“Enough with all the bills and catalogs and other mail that is not a nice box of sustainably sourced caviar.”
—Some fictitious person (let’s call him “Bob”) who we made up for the sole exercise of introducing Khavyar.
That would be this new webshop you’ll visit for all your fish-egg-acquiring needs, of which you have many. Or surely some.
They’ve got your classic imported varieties like orange Danish sea trout and Russian osetra. They’ve got a few domestic varieties like golden whitefish, shovelnose sturgeon and other comically named fish that have been swimming around America. And lest you worry, yes, they’re also providing blinis, crème fraîche and mother-of-pearl spoons, should you currently be lacking in any of those categories.

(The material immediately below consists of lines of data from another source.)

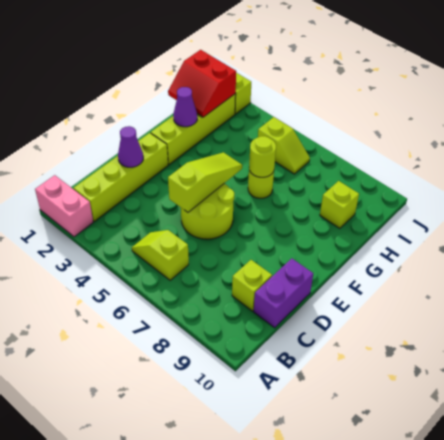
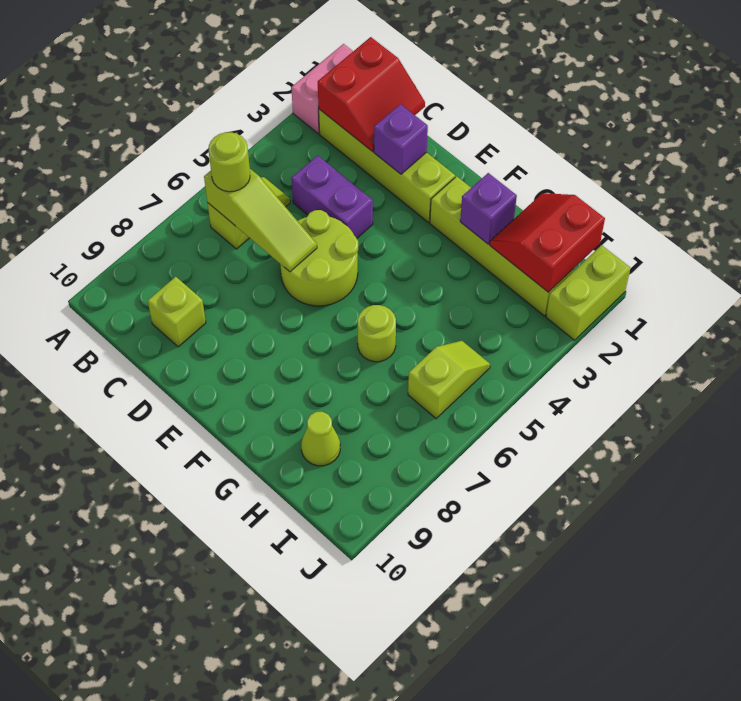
none -> red 2x2 slope [318,37,425,152]
purple 1x2 brick [254,258,313,328] -> purple 1x2 brick moved to [291,155,373,238]
purple 1x1 cone [118,126,143,167] -> purple 1x1 brick [374,104,428,174]
lime 1x3 slope [168,152,242,212] -> lime 1x3 slope moved to [204,169,317,272]
purple 1x1 cone [173,87,197,127] -> purple 1x1 brick [460,173,517,244]
lime 1x1 round brick [249,136,276,177] -> lime 1x1 round brick moved to [209,132,250,192]
lime 1x1 brick [320,181,359,228] -> lime 1x1 cone [301,412,340,466]
lime 1x2 slope [258,117,310,174] -> lime 1x2 slope turned to [408,341,490,419]

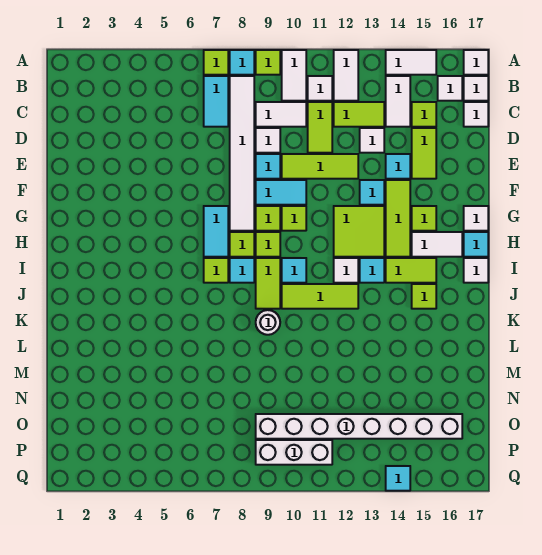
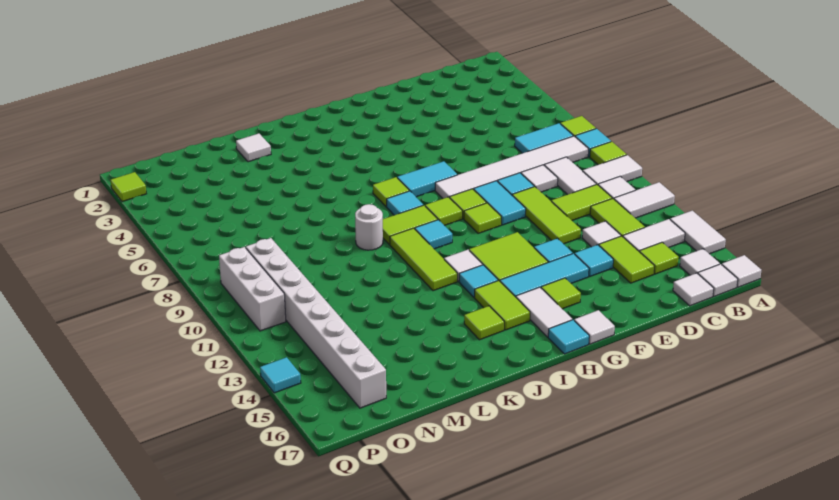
lime 1x2 tile [412,128,436,179] -> lime 1x2 tile turned to [599,236,654,283]
lime 1x3 tile [386,180,410,257] -> cyan 1x3 tile [500,254,589,297]
lime 1x1 tile [230,232,254,257] -> lime 1x1 tile moved to [111,172,146,202]
white 1x1 tile [464,258,488,283] -> white 1x1 tile moved to [236,133,271,162]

And since we got some here at UrbanDaddy HQ—specifically the Osetra Belgian and Osetra Galilee Prime—let’s include some tasting notes heard round the office. Notes like:
“I’ve never had caviar before, but it’s fine. Tastes like salty fish.”
“Why’d you email the whole floor about tasting this? I want it all. I’m taking it.”
“Big fan of this stuff.”
“Can we get some accoutrements? Maybe some crackers?”
“It’s salty, but not too salty. Soft, but not too soft. Caviar, but not too caviar. You know?”
“I’ll try it once someone buys the accoutrements.”
“This makes me feel like I should have a sweater tied around my neck.”
So take from that what you will.
These guys even suggest pairing your roe with beer or bourbon. No, really. Apparently that was common back in the 1800s when sturgeon was plentiful and caviar was a ubiquitous bar snack.
These are some sad, peanut-fueled times we’re living in.